I.e. suppose a startup grants you 20,000 shares. There is a big difference between the startup having 1M fully diluted shares (2%), 100M (0.02%), and 100B (0.00002%). In the first two cases you're getting a reasonable share of the startup (depending on the stage); in the last case you are likely getting scammed.




I'm not familiar with the shares details and rules governing it, but I've always wondered one thing. Maybe you could please explain to me - how come diluting shares during investment round is legal? Shouldn't all shares of a startup equate to 100% and then any investor just buy parts of that, from the founder's share? Like round A, HSBC buys 20% of the startup and owns 20% and founders(s) 80%. Then round B, JPM buys 25% of the startup on owns 25%, HSBC owns 20%, and founders own 55%. And so on.
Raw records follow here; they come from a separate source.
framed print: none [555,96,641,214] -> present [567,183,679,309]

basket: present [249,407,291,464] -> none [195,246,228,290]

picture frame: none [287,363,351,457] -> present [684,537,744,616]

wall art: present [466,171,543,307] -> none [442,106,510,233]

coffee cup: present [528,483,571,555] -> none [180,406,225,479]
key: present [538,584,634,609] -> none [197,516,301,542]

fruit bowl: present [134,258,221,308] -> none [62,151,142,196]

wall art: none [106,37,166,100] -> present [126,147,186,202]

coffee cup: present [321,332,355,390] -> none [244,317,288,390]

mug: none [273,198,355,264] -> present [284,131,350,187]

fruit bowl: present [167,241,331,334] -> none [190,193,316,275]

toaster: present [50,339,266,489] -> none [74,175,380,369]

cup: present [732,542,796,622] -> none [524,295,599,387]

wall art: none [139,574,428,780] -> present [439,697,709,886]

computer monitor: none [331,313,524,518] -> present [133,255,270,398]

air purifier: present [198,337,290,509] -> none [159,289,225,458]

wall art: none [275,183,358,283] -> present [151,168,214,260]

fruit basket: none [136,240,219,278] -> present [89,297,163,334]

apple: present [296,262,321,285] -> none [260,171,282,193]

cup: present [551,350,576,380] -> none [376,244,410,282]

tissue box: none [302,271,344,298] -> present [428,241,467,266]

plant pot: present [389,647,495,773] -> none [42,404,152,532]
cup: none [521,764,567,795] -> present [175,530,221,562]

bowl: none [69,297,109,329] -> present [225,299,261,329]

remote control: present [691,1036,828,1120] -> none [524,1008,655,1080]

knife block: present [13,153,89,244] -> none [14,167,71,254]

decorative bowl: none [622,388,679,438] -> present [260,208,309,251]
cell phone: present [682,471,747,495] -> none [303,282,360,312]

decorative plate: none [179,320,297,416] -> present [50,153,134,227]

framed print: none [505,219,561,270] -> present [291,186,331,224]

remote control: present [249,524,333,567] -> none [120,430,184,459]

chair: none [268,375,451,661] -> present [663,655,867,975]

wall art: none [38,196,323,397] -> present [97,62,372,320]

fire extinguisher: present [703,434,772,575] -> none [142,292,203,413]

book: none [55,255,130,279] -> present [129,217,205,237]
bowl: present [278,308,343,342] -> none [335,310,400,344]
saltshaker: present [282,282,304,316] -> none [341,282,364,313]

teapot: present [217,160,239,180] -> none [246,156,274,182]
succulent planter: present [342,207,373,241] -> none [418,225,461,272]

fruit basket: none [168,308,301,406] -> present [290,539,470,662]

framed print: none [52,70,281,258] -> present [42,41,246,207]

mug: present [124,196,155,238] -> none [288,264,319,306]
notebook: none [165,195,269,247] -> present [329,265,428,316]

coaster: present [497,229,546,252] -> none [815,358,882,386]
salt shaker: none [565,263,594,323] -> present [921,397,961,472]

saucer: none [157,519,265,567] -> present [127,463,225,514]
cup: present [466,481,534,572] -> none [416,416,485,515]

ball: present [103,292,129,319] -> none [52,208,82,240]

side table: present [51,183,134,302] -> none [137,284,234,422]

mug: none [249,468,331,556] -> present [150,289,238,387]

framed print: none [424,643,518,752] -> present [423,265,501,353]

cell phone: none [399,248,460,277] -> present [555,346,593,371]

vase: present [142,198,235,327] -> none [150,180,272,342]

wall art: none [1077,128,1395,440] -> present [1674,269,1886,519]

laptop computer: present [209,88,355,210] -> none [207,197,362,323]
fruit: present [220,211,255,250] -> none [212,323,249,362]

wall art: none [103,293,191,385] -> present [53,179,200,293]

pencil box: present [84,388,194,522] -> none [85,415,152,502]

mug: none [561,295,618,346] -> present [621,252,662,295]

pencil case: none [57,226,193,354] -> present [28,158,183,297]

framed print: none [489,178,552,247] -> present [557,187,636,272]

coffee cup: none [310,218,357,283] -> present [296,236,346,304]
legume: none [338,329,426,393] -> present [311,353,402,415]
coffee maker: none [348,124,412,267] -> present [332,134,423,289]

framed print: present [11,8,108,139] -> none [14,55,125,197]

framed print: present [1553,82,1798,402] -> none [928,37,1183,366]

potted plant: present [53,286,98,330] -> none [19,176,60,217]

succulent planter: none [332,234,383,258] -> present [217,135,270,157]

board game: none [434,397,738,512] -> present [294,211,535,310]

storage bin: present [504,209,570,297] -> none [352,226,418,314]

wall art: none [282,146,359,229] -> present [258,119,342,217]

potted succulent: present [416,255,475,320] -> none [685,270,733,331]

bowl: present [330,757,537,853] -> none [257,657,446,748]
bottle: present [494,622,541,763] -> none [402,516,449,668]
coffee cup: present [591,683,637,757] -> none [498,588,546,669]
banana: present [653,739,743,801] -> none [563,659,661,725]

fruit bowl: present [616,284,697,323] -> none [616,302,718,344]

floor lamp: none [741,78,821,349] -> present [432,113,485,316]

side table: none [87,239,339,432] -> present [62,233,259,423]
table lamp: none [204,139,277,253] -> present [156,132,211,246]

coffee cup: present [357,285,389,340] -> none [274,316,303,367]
With dilution it seems that new shares are spawned and every round and more, and so every original owner automatically looses parts of his share even without selling it? I understand that it is legal in the letter of the law. But isn't it basically a scam in the spirit of the law? Or am I missing something?


Short answer: read the contracts, everything is being done legally.

Slightly longer answer: Let's say you own 1% of a $80MM company that raises $20MM. Your shares were worth $800k before and they still are (0.8%100MM = 1.0%80). The hope/expectation is that money will allow the company to grow its valuation -- if they do, you shares become worth more.

(What you could complain about is the CEO valuing the company too cheaply but there's a huge amount of luck and guesswork and you are missing so much information).


One is giving the founder money, the other is giving the company capital.